Once you start using fresh herbs in your kitchen, it’s very hard to stop. They add a freshness and additional level of flavour to every dish but people are often discouraged by their short shelf life. While there are a few ways to keep them fresh for longer, the easier route to take is to grow your own for a continuous supply. 

They’re easy to grow even on a windowsill as long as you have a deep pot with drainage holes. Try mixing garden soil with organic compost and ensuring they have ample sunlight for the best results. The biggest challenge with herbs is getting the watering right and each type has a different preference. Overwatering can lead to soggy, rotten roots and you’ll see the leaves turning yellow as a result. 

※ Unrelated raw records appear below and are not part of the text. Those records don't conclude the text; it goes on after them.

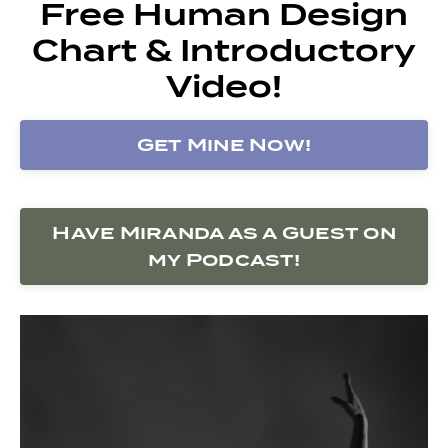
Free Human Design
Chart & Introductory
Video!
Get Mine Now!
Have Miranda as a Guest on
my Podcast!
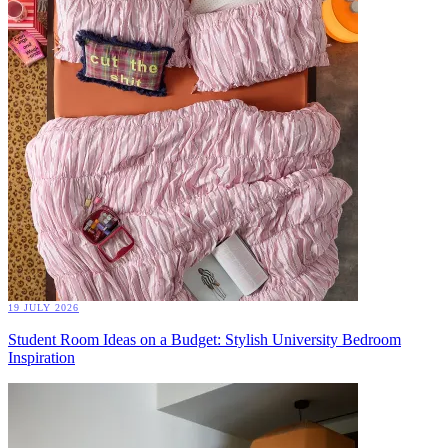
19 JULY 2026
Student Room Ideas on a Budget: Stylish University Bedroom
Inspiration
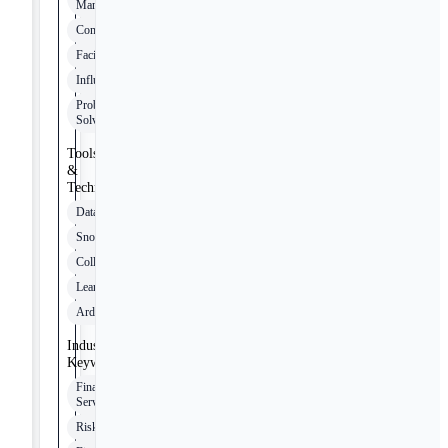
Management
Communication
Facilitation
Influencing
Problem-
Solving
Tools
&
Technologies
Databricks
Snowflake
Collibra
LeanIX
Ardoq
Industry
Keywords
Financial
Services
Risk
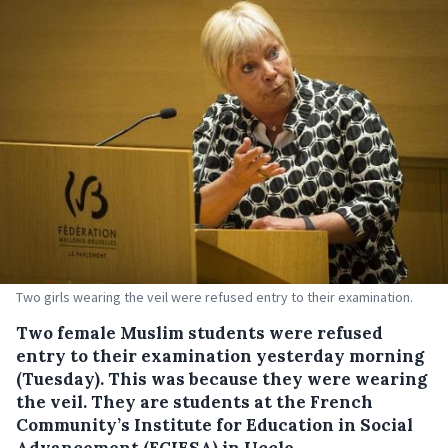
Two girls wearing the veil were refused entry to their examination.
Two female Muslim students were refused
entry to their examination yesterday morning
(Tuesday). This was because they were wearing
the veil.
They are students at the French
Community’s Institute for Education in Social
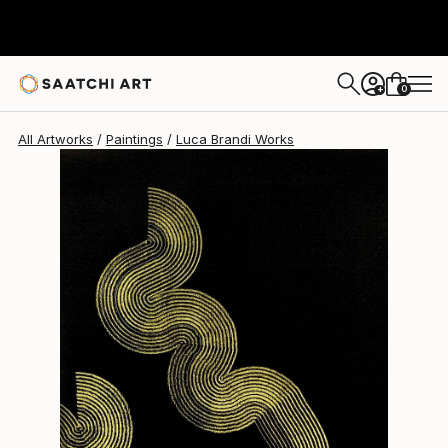
Luca Brandi
$1,200
0
+
All Artworks
Paintings
Luca Brandi Works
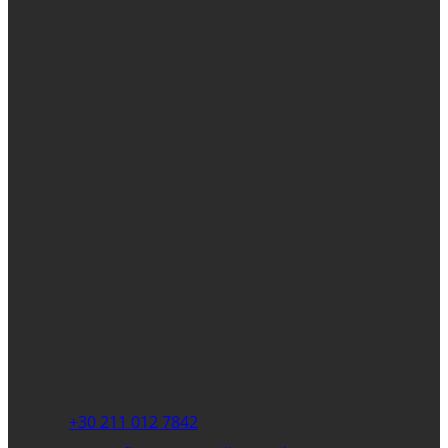
+30 211 012 7842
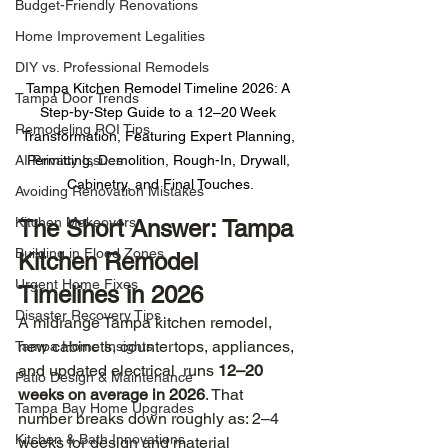
Budget-Friendly Renovations
Home Improvement Legalities
DIY vs. Professional Remodels
Tampa Kitchen Remodel Timeline 2026: A 
Tampa Door Trends
Step-by-Step Guide to a 12–20 Week 
Remodeling ROI Tips
Transformation, Featuring Expert Planning, 
AI Privacy Issues
Permitting, Demolition, Rough-In, Drywall, 
Cabinetry, and Final Touches.
Avoiding Renovation Mistakes
Kitchen Makeovers
The Short Answer: Tampa 
Building in Flood Zones
Kitchen Remodel 
Urgent Home Fixes
Timelines in 2026
Disaster Recovery Tips
A midrange Tampa kitchen remodel, 
new cabinets, countertops, appliances, 
Tampa Home Insights
and updated electrical  runs 
12–20 
Patio Design & Maintenance
weeks on average in 2026
. That 
Tampa Bay Home Upgrades
number breaks down roughly as: 2–4 
Kitchen & Bath Innovations
weeks for design and material 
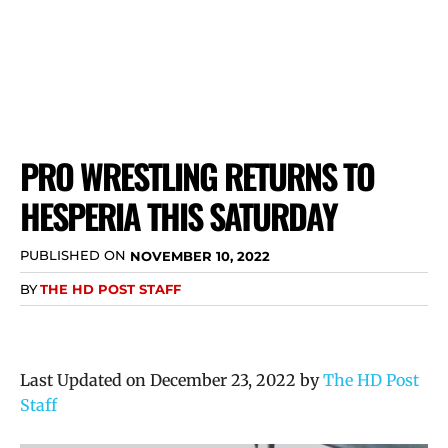
PRO WRESTLING RETURNS TO
HESPERIA THIS SATURDAY
PUBLISHED ON
NOVEMBER 10, 2022
BY
THE HD POST STAFF
Last Updated on December 23, 2022 by
The HD Post
Staff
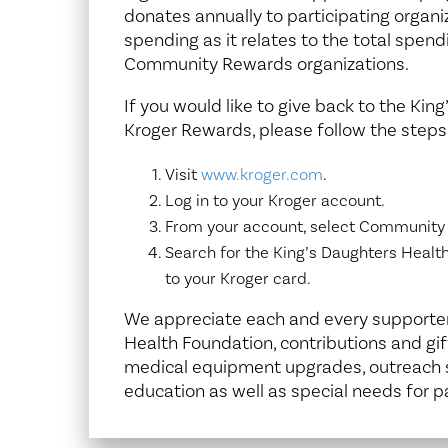
donates annually to participating organ
spending as it relates to the total spend
Community Rewards organizations.
If you would like to give back to the Ki
Kroger Rewards, please follow the steps
Visit
www.kroger.com
.
Log in to your Kroger account.
From your account, select Community
Search for the King’s Daughters Heal
to your Kroger card.
We appreciate each and every supporter 
Health Foundation, contributions and gif
medical equipment upgrades, outreach s
education as well as special needs for p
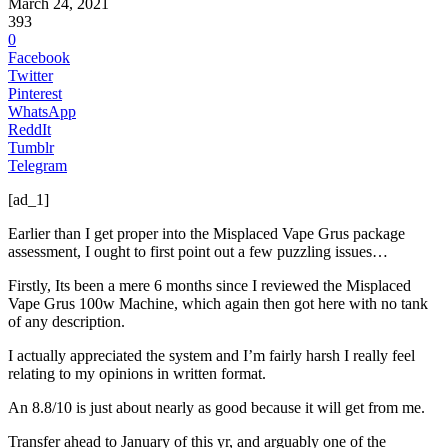
March 24, 2021
393
0
Facebook
Twitter
Pinterest
WhatsApp
ReddIt
Tumblr
Telegram
[ad_1]
Earlier than I get proper into the Misplaced Vape Grus package
assessment, I ought to first point out a few puzzling issues…
Firstly, Its been a mere 6 months since I reviewed the Misplaced
Vape Grus 100w Machine, which again then got here with no tank
of any description.
I actually appreciated the system and I’m fairly harsh I really feel
relating to my opinions in written format.
An 8.8/10 is just about nearly as good because it will get from me.
Transfer ahead to January of this yr, and arguably one of the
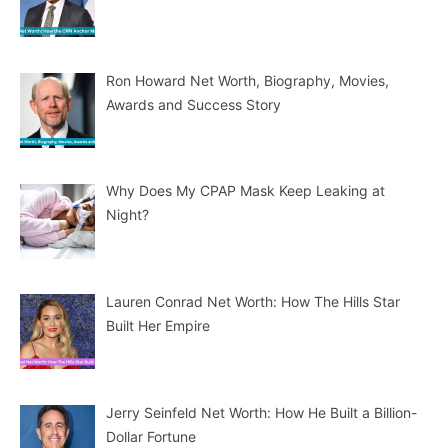
Ron Howard Net Worth, Biography, Movies,
Awards and Success Story
Why Does My CPAP Mask Keep Leaking at
Night?
Lauren Conrad Net Worth: How The Hills Star
Built Her Empire
Jerry Seinfeld Net Worth: How He Built a Billion-
Dollar Fortune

Also Read: Culinary Herbs: A Healthy Way To Enhance The Flavours Of Your Cooking

If you do nail the right amounts you’ll soon have our own herb garden to harvest from and the good news is that these plants love being pruned. Pruning encourages the young plants to grow more and branch out. Use a sharp knife or scissors to snip off the fresh leaves near the base of the stem to get the best growth.

Here are a few of the best starter herbs to try and how to care for each

1. Coriander 

One of the easiest herbs to grow, it needs very little help.

  • Soak the coriander seeds overnight in lukewarm water and plant under a thin layer of soil. 
  • Spray water on the soil and place it in a sunny spot. 
  • Within 35-40 days of planting, you will see shoots of coriander that can be plucked. 
  • Use this refreshing herb in your chutneys, to garnish your food and more.

2. Thyme

Well-drained soil is best for thyme, so consider adding a layer of rocks to your pot.

  • Plant the seeds 1-inch deep, cove and place your pot in a warm and sunny place. 
  • It takes a few months to grow into a fully established plant.
  • Keep watering the plant whenever the soil looks dry and don’t let the plant wilt. 
  • Harvest the leaves with the help of a knife.
  • The blossoms on this plant are also edible.

3. Chives

They like the cold so the best time to grow chives is around September to December.

  • They love water so make sure that the soil is always damp. 
  • After the flower blooms on the plant, ensure that you pick them so the seeds don’t spread throughout the garden. 
  • You can harvest your yield after six months of planting the seeds. 

4. Parsley

A fresh addition to salads and great as a topping for pasta.

  • Sow the seeds in mid-spring for a summer harvest and mid-summer for a winter harvest. 
  • To enhance germination, soak seeds overnight and plant them fairly close together as they flourish in clumps. 
  • It has a long germination period, around three to four weeks, so be patient. Picking parsley often helps it grow.
  • Be sure not to over-prune as removing the main stem could kill the plant.

5. Rosemary

Rosemary has a strong aroma and flavour and is generally used in Mediterranean cuisine.

  • Usually propagated by cuttings rather than seeds, rosemary can be easier to grow. 
  • It’s low maintenance so this perennial, woody shrub will thrive for years with little help. 
  • It prefers lots of sunlight and well-drained alkaline soil. 
  • Prune it regularly so that the plant doesn’t get spindly. 

6. Oregano

A must-have for Italian food, this is a great indoor herb.

  • Plant the seeds indoors and then move them outside once sprouted. 
  • Direct sunlight is preferred so find a sunny spot.
  • Encourage growth by regularly pruning or trimming the leaves. 

7. Basil

Another Italian staple, this is an easy-grow herb that can add freshness to any dish.

  • Plant the seeds in well-drained soil.
  • Ensure the plant gets a lot of direct sunlight - at least 6 hours a day.
  • If the weather gets cold, bring the pot inside, basil can’t withstand the cold. 
  • To harvest, just pluck leaves as desired.